Updated: Dec 7, 2022



Situated about two miles south of the Miami River, along the shore of the bay, is perhaps one of old Florida's most interesting historic sites– the Devil’s Punch Bowl. Located on what is now private property in Miami in the 3000 block of Brickell, the Punch Bowl is a fresh water spring close to the shore.

The historic watering hole has quenched the thirsts of Indians, explorers, pirates and pioneers throughout the centuries. Perhaps even The Barefoot Mailmen filled up their canteens there. Ships would fill up their kegs with the cool water to take on their trips. A 1923 article in the Miami Herald featured the punch bowl, reporting that early Grove pioneer Commodore Ralph Munroe said that the Punch Bowl was a watering hole as long as his memory reaches.

The Punch Bowl was also mentioned in the memories of Mrs. Mary Brickell, a one time owner of the site, who claimed that the punch-bowl has always been in existence, antedating her possession of the land.

The spring was circular and rock-enclosed, giving it a bowl shape, and it was about four to five feet deep and three feet in diameter at the top. The site is located just south of today's Wainright Park and immediately north of Vizcaya.

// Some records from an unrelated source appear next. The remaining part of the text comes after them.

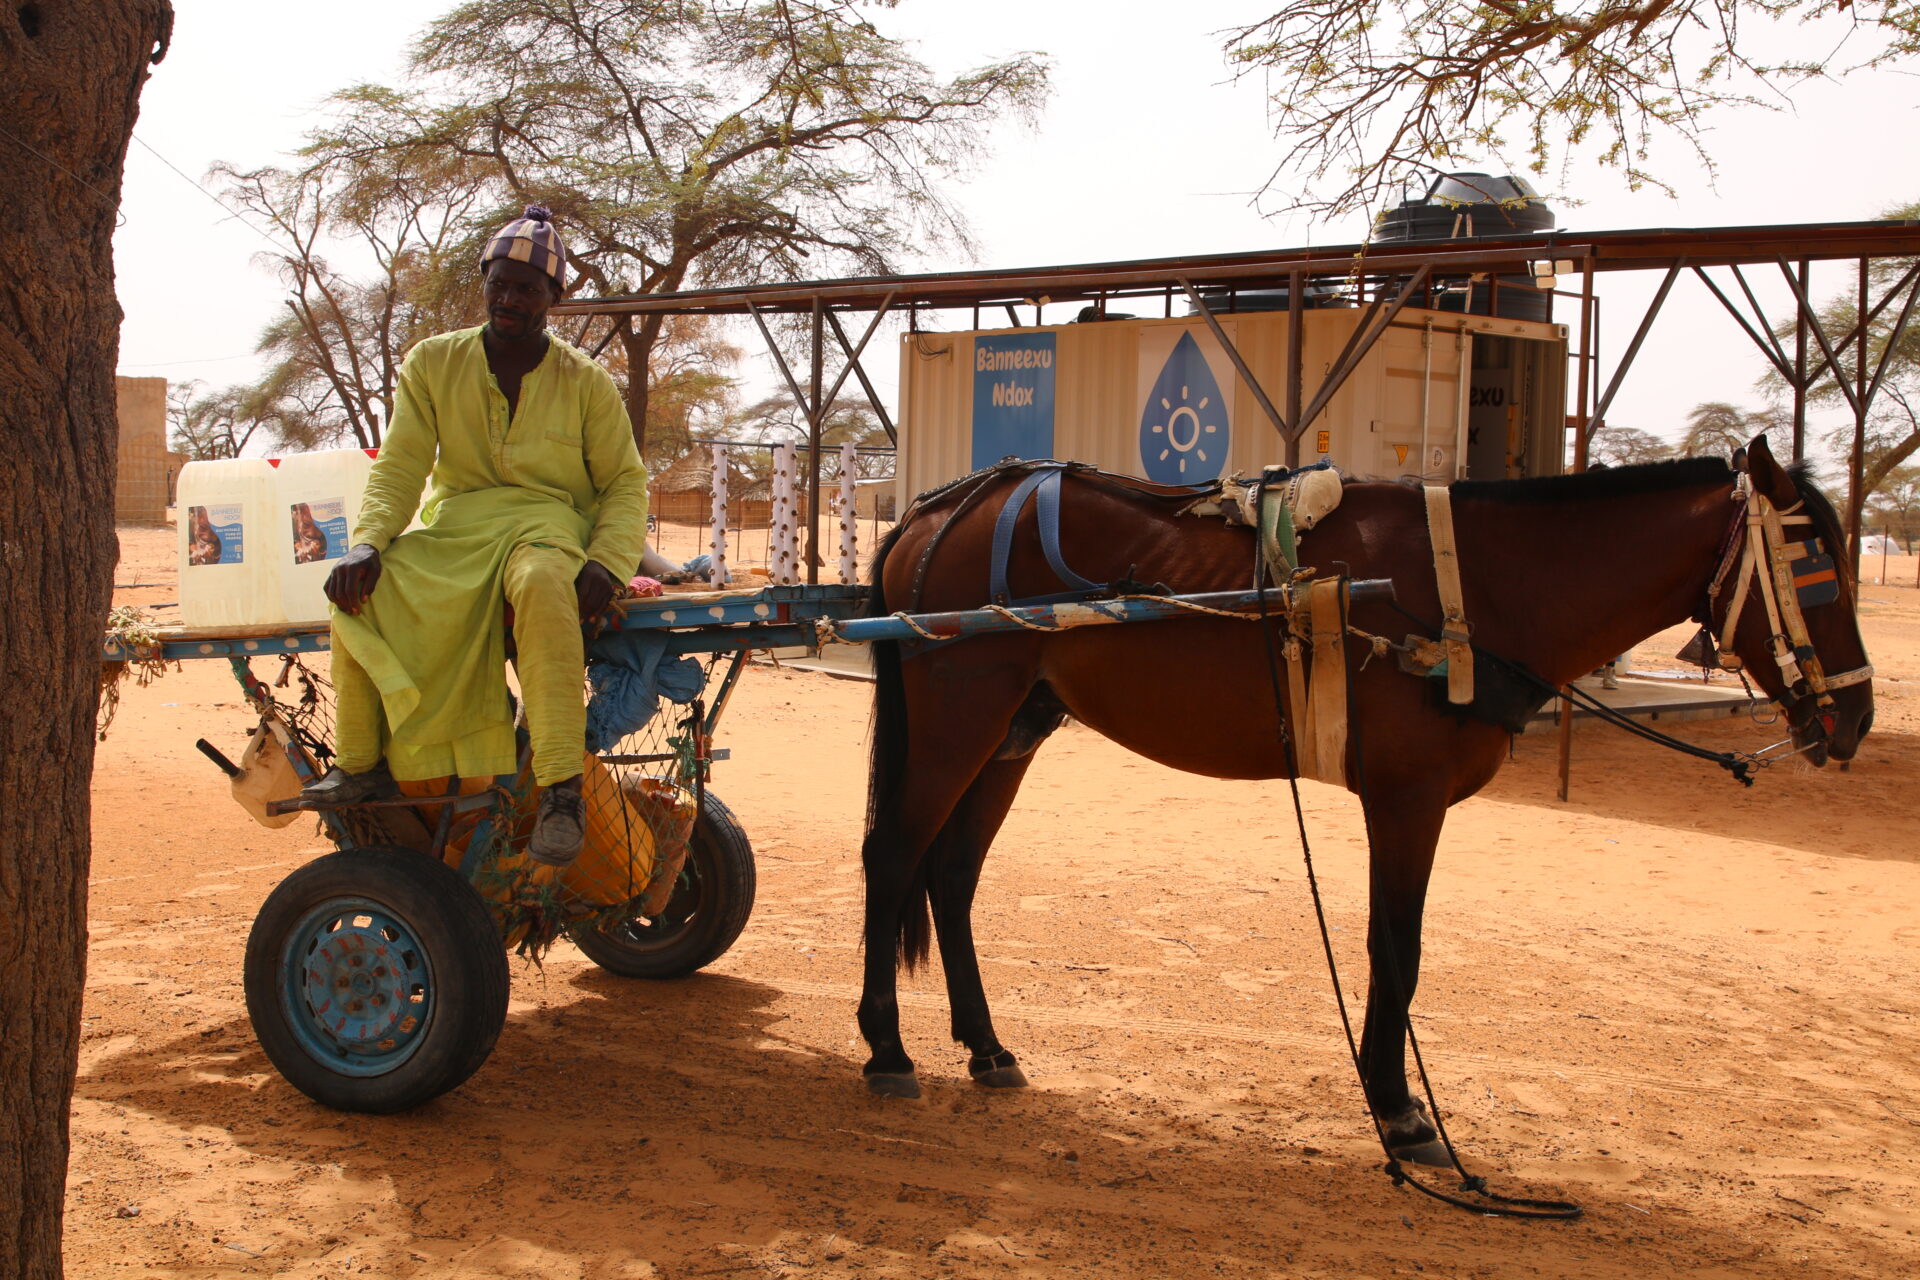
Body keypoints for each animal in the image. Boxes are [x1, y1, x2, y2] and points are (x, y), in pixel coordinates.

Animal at [856, 435, 1873, 1166]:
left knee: (952, 874)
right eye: (1813, 561)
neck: (1472, 585)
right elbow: (1398, 947)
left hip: (1016, 727)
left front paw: (1397, 1102)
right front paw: (1400, 1111)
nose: (1857, 715)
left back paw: (986, 1047)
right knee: (895, 857)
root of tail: (939, 509)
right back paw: (888, 1049)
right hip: (960, 716)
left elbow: (1398, 949)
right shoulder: (1407, 797)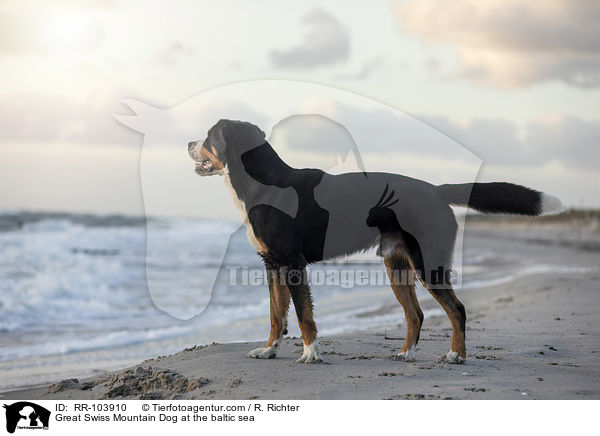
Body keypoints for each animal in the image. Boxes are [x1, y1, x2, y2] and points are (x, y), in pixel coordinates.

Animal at [186, 119, 564, 364]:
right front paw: (268, 350)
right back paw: (405, 353)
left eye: (209, 135)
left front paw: (310, 353)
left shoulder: (293, 263)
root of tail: (436, 190)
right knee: (416, 315)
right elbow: (276, 315)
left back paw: (456, 355)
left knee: (457, 309)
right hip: (397, 266)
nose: (188, 143)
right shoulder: (272, 264)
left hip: (428, 263)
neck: (264, 184)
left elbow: (304, 316)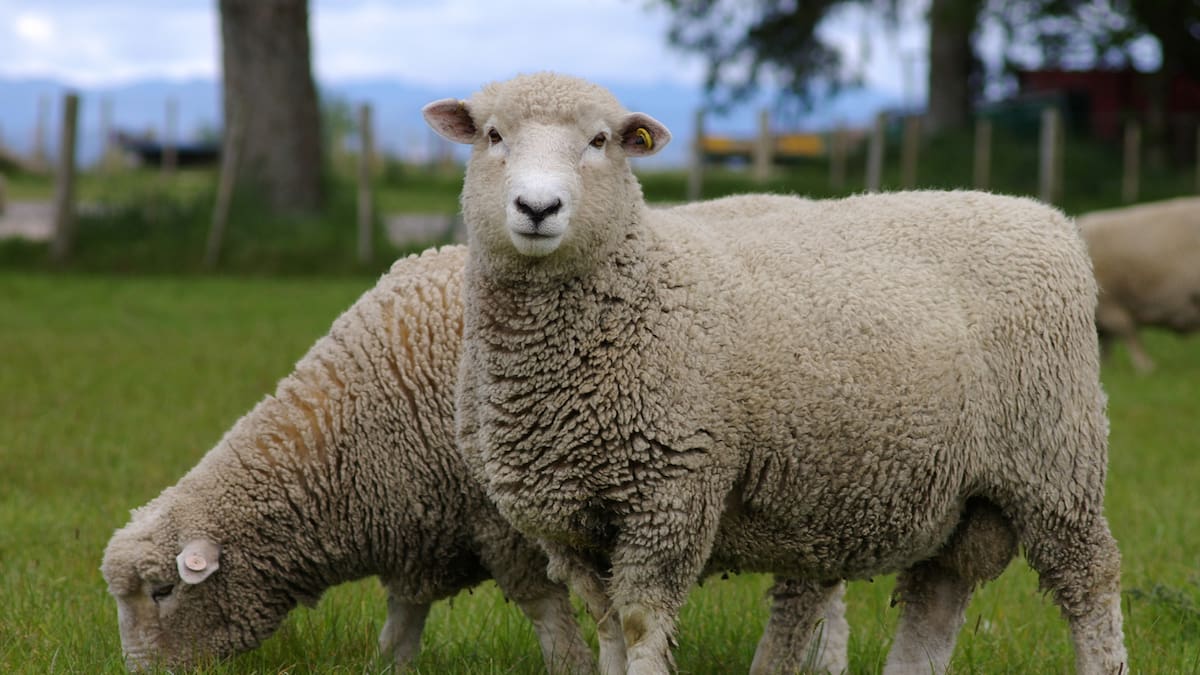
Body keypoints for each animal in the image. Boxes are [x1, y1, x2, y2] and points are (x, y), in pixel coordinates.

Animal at [100, 245, 595, 674]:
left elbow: (543, 607)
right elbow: (403, 621)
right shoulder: (421, 529)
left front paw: (571, 665)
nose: (139, 674)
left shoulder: (500, 523)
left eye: (163, 591)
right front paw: (390, 667)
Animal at [423, 72, 1128, 675]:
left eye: (599, 141)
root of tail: (1046, 217)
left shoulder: (672, 494)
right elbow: (605, 629)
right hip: (961, 490)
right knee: (934, 602)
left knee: (1091, 581)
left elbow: (639, 625)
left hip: (1053, 463)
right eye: (493, 136)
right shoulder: (567, 523)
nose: (537, 207)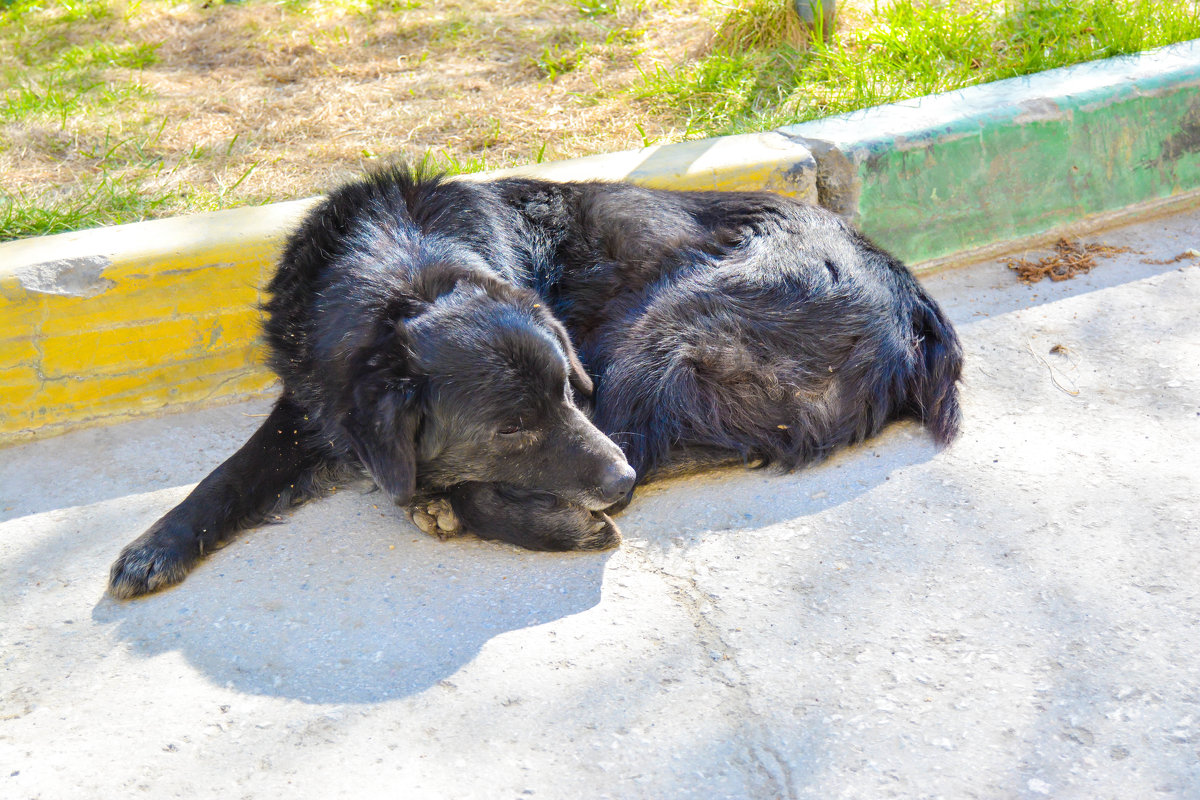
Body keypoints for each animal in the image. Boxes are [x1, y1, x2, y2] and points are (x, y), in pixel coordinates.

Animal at [108, 165, 960, 597]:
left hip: (655, 336)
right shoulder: (314, 396)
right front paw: (159, 543)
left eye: (565, 395)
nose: (615, 486)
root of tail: (904, 287)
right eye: (510, 426)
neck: (397, 270)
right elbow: (232, 472)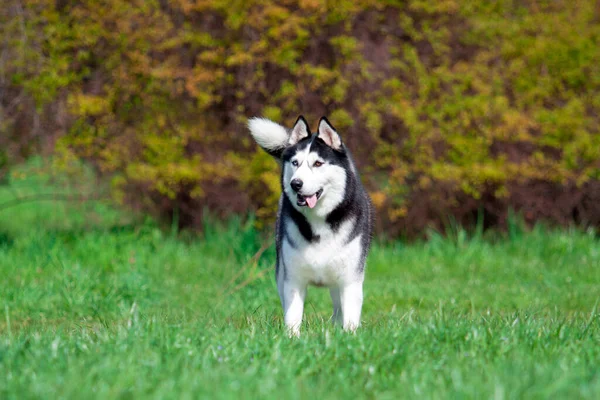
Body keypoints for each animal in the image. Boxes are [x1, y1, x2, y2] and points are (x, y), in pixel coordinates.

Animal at [247, 115, 370, 334]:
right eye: (295, 163)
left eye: (318, 163)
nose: (296, 184)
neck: (319, 222)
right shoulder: (293, 279)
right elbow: (292, 317)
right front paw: (291, 338)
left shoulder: (350, 280)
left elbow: (350, 318)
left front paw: (348, 337)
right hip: (281, 272)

I stopped in at Ralph Munroe's house which is still standing in Coconut Grove. It's called The Barnacle House and it is lovely. What a location! I also added a picture of his wife's grave which is on the Coconut Grove's Library which is property he owned when she died.

And I stopped in to look at Mary Brickell's old mausoleum which was built on her property. The Mausoleum is the only surviving structure that is directly connected to the Brickell family and is situated on land they once owned on Brickell Point. At one time the Brickell Mausoleum held the remains of her husband William Brickell, who died in 1908 and Mary Brickell, who died in 1922 and their daughter Edith Brickell. This mausoleum was their private family cemetery located on their homestead. In 1948, however, daughter Maude E. Brickell complained that the nights were too noisy at the mausoleum location and moved the remains of the family members to Woodlawn Cemetery. They donated the land to build a park. Visiting Brickell park sure was crazy seeing this mausoleum just sitting there in the center of the high rise buildings.

As an aside, Ralph Monroe's wife is buried on The Coconut Grove Library property which was property that he owned at the time of his wife Eva's death. Her grave still sits there today in a little fenced in area.